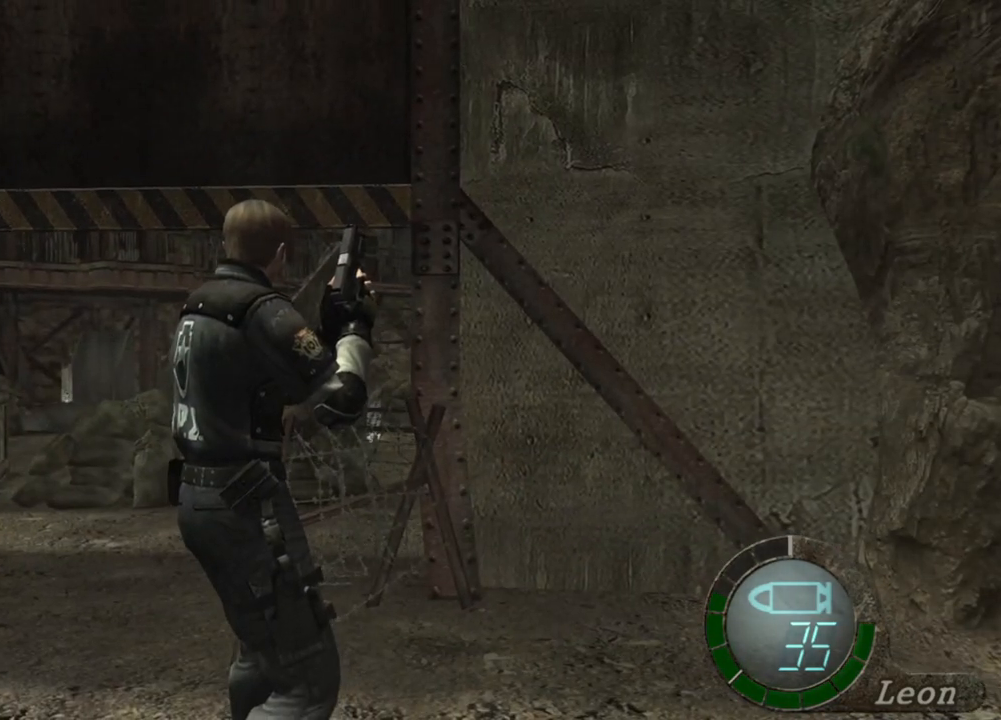
{"keys": [], "mouse": [], "events": []}
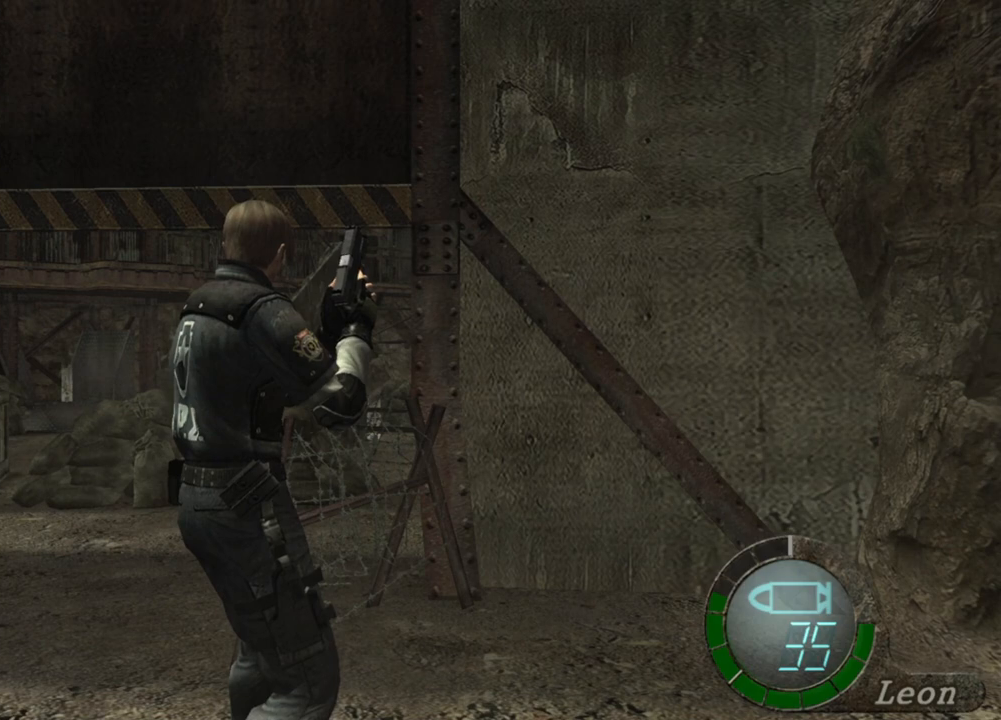
{"keys": [], "mouse": [], "events": []}
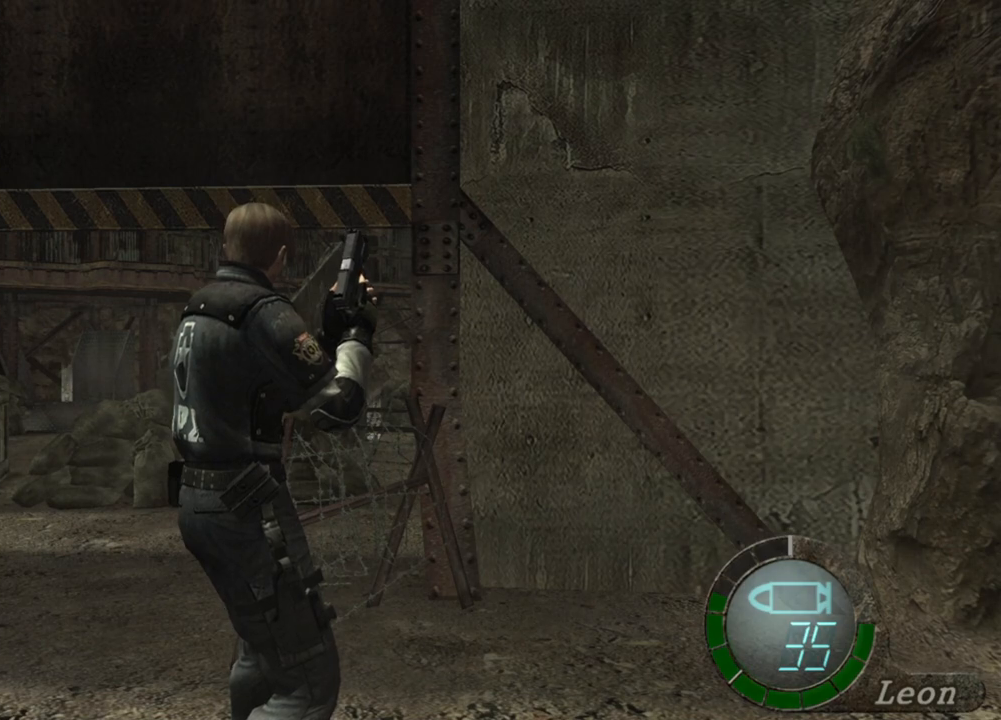
{"keys": [], "mouse": [], "events": []}
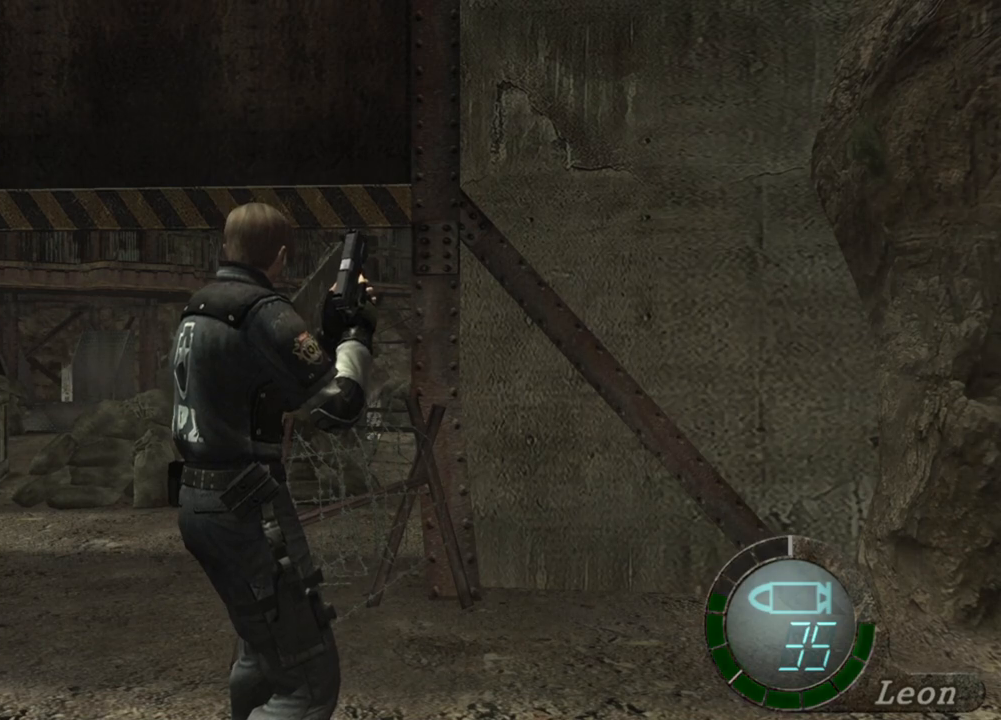
{"keys": [], "mouse": [], "events": []}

============

## Exercise requirements
Drop every image, please, and write out the data above exactly as shown.

## Written answer
{"keys": [], "mouse": [], "events": []}
{"keys": [], "mouse": [], "events": []}
{"keys": [], "mouse": [], "events": []}
{"keys": [], "mouse": [], "events": []}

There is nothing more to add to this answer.